Good morning! Well, we had another amazing breakfast at the Polonia Palace Hotel, then boarded the bus (another small van like bus) for our second day in Warsaw. Our “city guide” was Yolanta who comes from a town about an hour away, but now lives in Warsaw. She began guiding after she finished university. (By the way, university education is free in Poland).

We did the general Polish touring in the morning, starting at Lazienski Park. The “L” letter actually has a line through it - and it’s pronounced as a “w” sound. For example, the city we know as Lodz is actually pronounced “Wodzh.” Anyway, we walked through the park. One of the first stops was at the statue of Chopin with a weeping willow part of the sculpture leaning over toward him. The original sculpture was taken apart in small pieces at the very start of the German occupation. The Germans hated Chopin and his Polish music based on Polish folk melodies. The statue was put up again after the war. It was surrounded by hundreds of identical rose bushes.

We continued through the park past the “underwater palace” which was the king’s place. A manmade lake was created in front of it, making it look like Venice. We finally found a beech tree for Marlowe (the beech tree lover). We heard about the kings’ wife who was not the “queen” because she was not high enough born, but lived in her own small palace/house with her children. It was fun for some of the group to see the piano being wheeled out of the palace where the night before they had attended a Chopin concert. We also saw the outside of the orangerie built to try and grow orange trees in Poland back a century or two ago.

We then continued on the bus along the avenue with all the consulates, arriving at Old Town. We walked through and then saw the outside fortifications for the original Warsaw. We walked past a photo exhibit that showed scenes from destroyed Warsaw, then a modern photo of the same spot, and then a combined photo of one superimposed on the other. You can see it at www.miastofeniksa.pl

In Old Town she explained about the destruction of Warsaw by the Germans, a reinforcement of what we learned at the Warsaw Uprising Museum the day before.

We continued to the monument for the heroes of the Warsaw Uprising - the army organized by the Polish Home Army. Their symbol was a “P” with an anchor below. It was beautiful, with the judicial building behind it all in glass with quotes about human rights.

We then headed over to the Jewish Cemetery. It was huge, with many trees growing among the tombstones. We saw a depressed circle area surrounded by simple small stones - marking the area of mass graves. As Jews died in the Nazi controlled Warsaw ghetto - their bodies were taken to this spot and buried. Names were unknown - there were so many thousands upon thousands. Some 100,000 died in the ghetto. (And another 300,000 were sent to their deaths.) At the cemetery there was a memorial put up by Jack Eisner - one of the only survivors of the Ghetto Uprising. He has a book about his experience called “The Survivor.” We also saw the grave of the head of the Jewish community in Warsaw who was told to sign the order for the first deportation to Treblinka. He was so conflicted, and could not do it: so he committed suicide that night. Next to this was another famous grave: for Zamenhof, the Jew who invented Esperanto.

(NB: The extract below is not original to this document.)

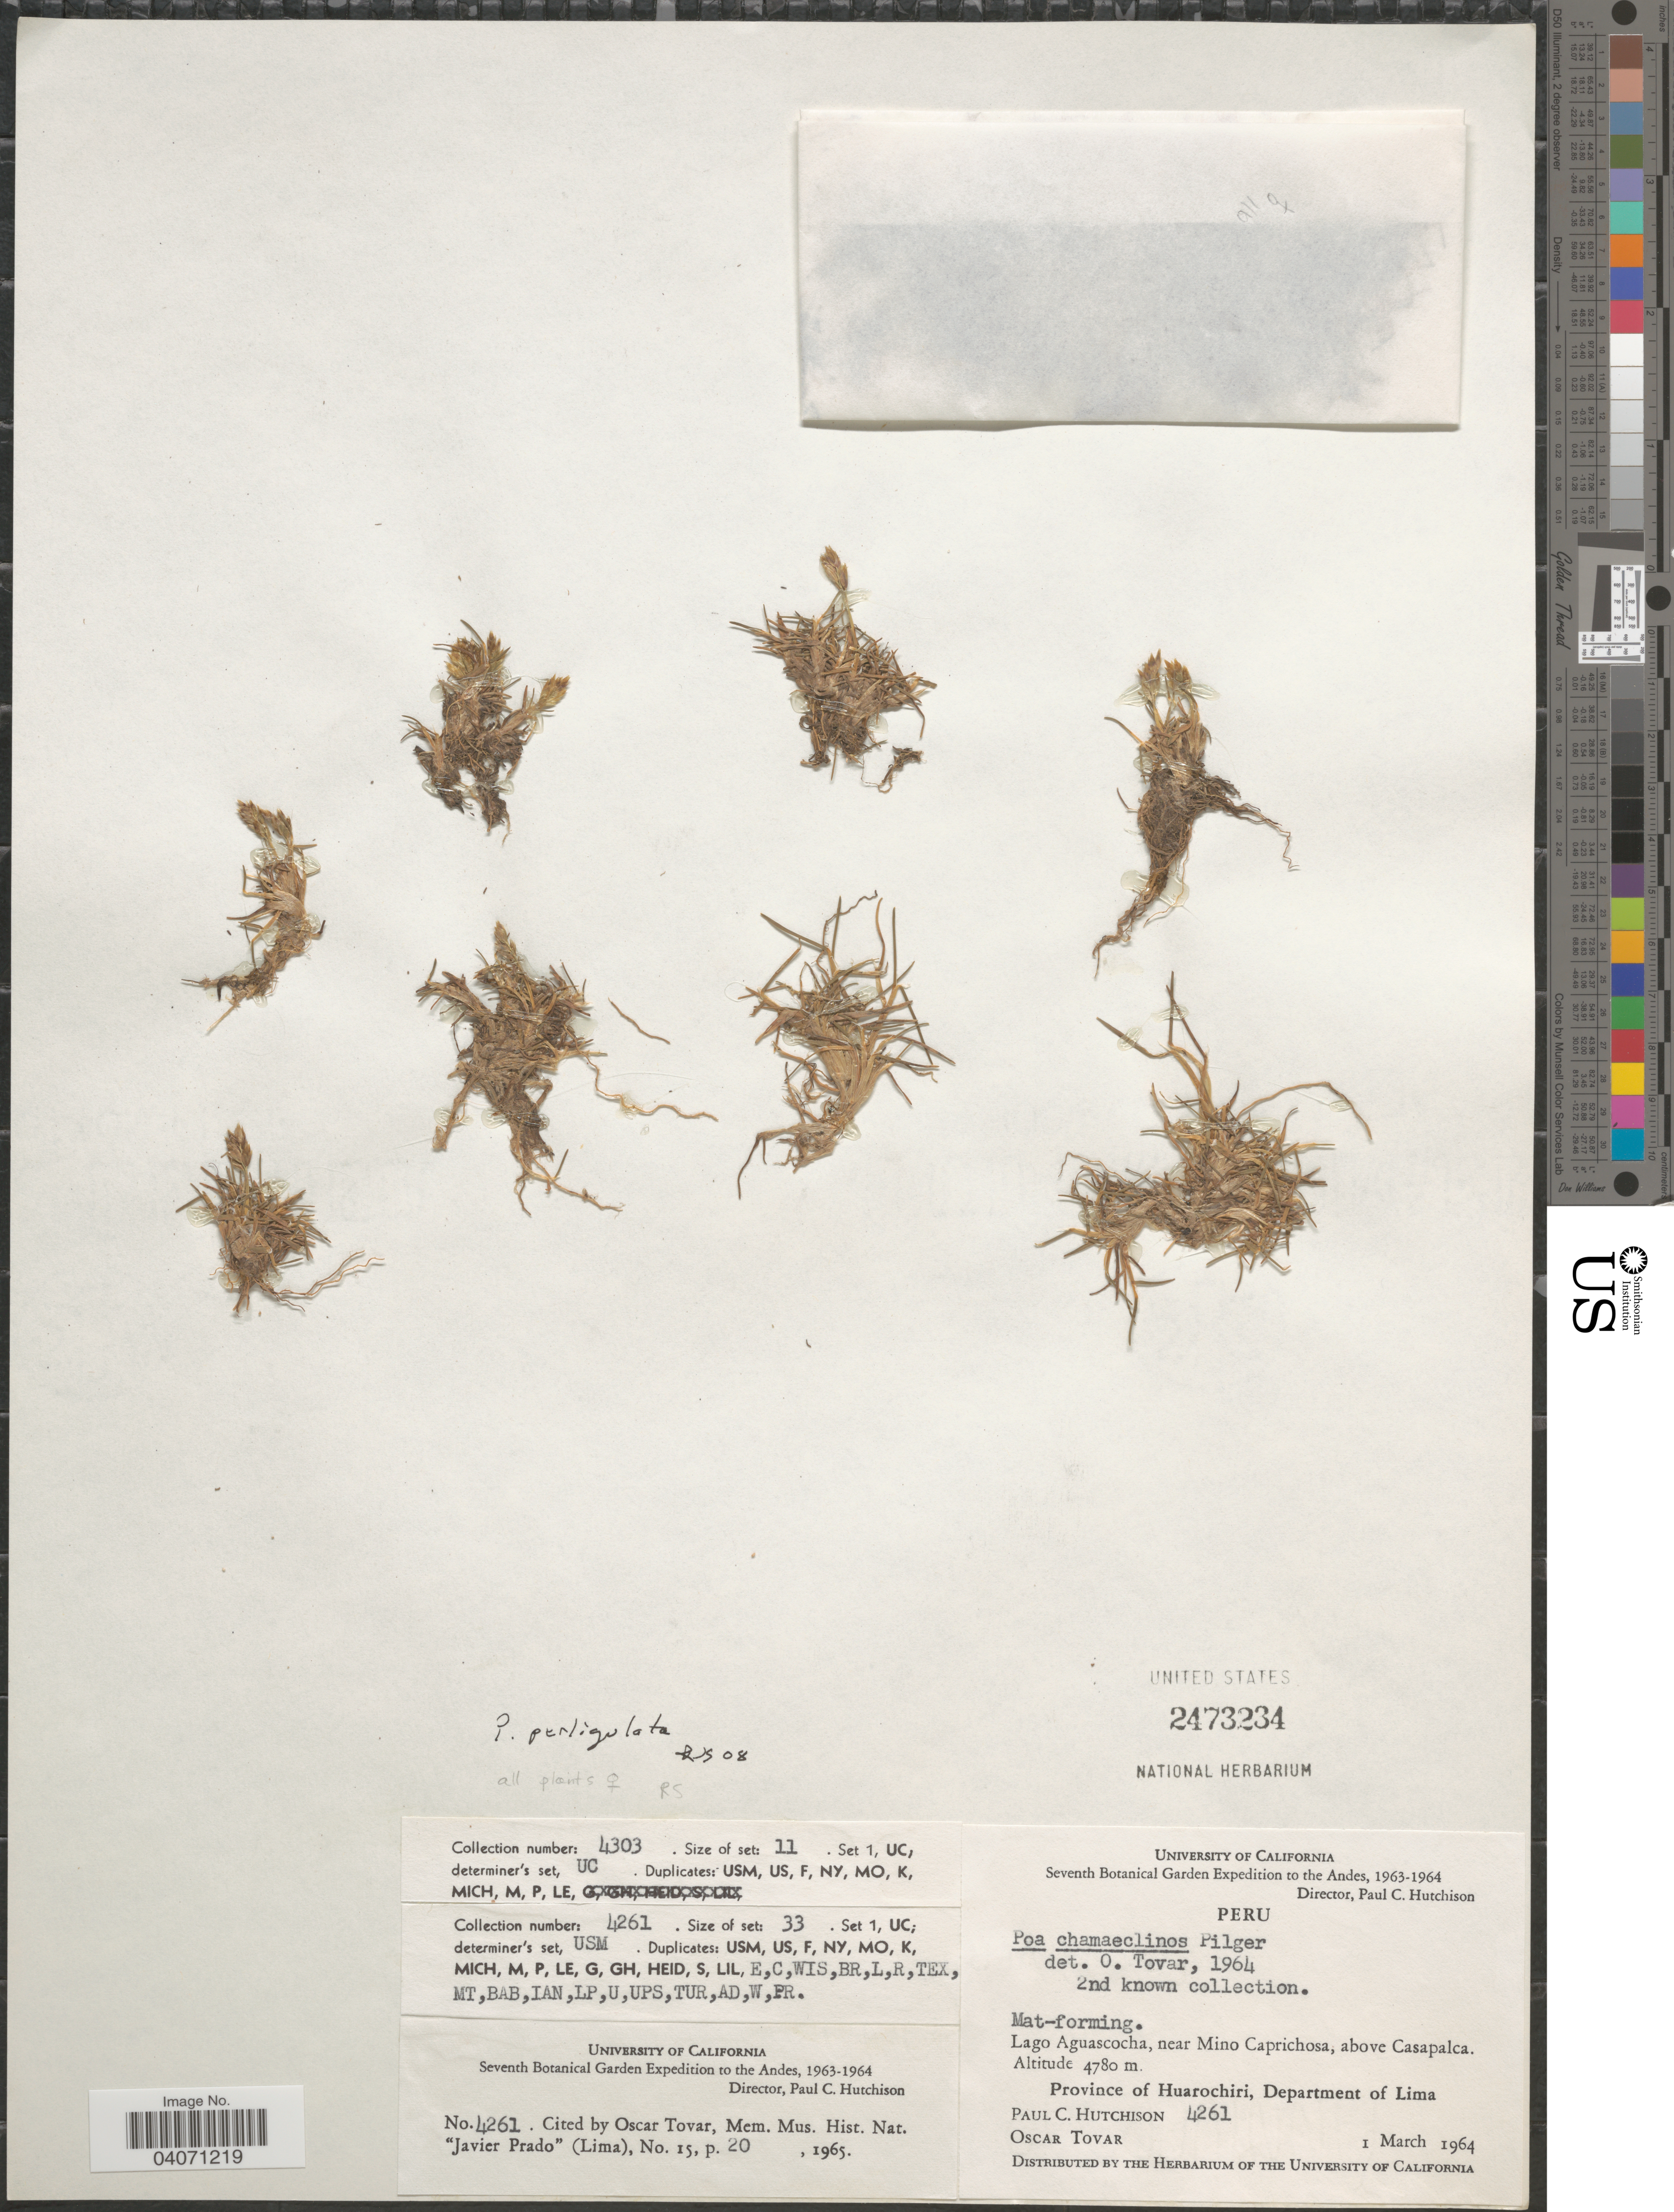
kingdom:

There was also a memorial to Janusz Korczak (Henryk Goldsmith), the great educator who ran orphanages. We lit a yarzeit candle and said Kaddish.

We then took a lunch break at the nearby mall. There was a cafeteria type place upstairs there, and we had a wonderful meal! Like home cooked! Peter, of course, got some ice cream too.

Then we went on to our tour of the Warsaw ghetto. We saw the plaza with a memorial to those who died in the ghetto. They are going to be building a special national museum dedicated to the 1000 year history of Jews in Poland. The sign is up and the place marked. We took a photo of the memorial there. We also saw a small marker that was a memorial to the Zabota: the Polish group who were dedicated to assisting and saving Jews from the Warsaw ghetto. Next, we went on to other parts of the former ghetto - of which just about nothing is left standing. It was completely destroyed and pulled down by the Nazis. There is only a small piece of the original wall left, in the courtyard of a small apartment complex. We saw it. We stopped at Mila 18, the street location where Mordechai Anelewicz (spelling?) had the headquarters in the basement from which to direct the Ghetto Uprising. At the end, knowing they would all be captured and killed by the Nazis, he and about 100 others in this “bunker” killed themselves to show they were in control of their own lives.

Other sites of the ghetto: the spot where the bridge connected the small and large ghetto areas until all the people from the small ghetto were crowded into the large ghetto. And following the walk to the Umshlagplatz - the site where Jews were forced on to trains to Treblinka, the death camp.

There was so much more. What a day.

We ended with return to the hotel and some of us sitting in the bar discussing the high and low points of the tour. The low were not things that did not work out (we had some of those too) - but the depressing parts. Going to Birkenau was the lowest point for many; for some it was the museum in Budapest with its very personalized images.

And for highlights: the Shabbat evening with the Warsaw progressive Jewish community; the bike ride (Marty and Wendy L.) around Warsaw; the Chopin concert; the birthday drink in Krakow; the gelato in Prague; the artists’ work on display in Terezin. Sitting and having a beer in the square in Budapest with musicians around. The slow ride on the Danube. The wonderful meals and conversations with the others from the group. The bison grass vodka. (We drank a bit more of it...well, maybe more than a bit....while we sat in the bar. The women had the vodka/apple juice specialty of Poland while the men worked on the beers.)

And, the more important reaction at the end of the tour, as Wendy L says: I feel enormously grateful that my grandparents came over (to the United States) before all of this.

Well, now it’s 5:30 pm on Sunday. I’m going to try to get online and send this, and then we are off to our closing dinner. Tomorrow it’s a 6:30 am departure: we fly from here to Prague and then on to JFK.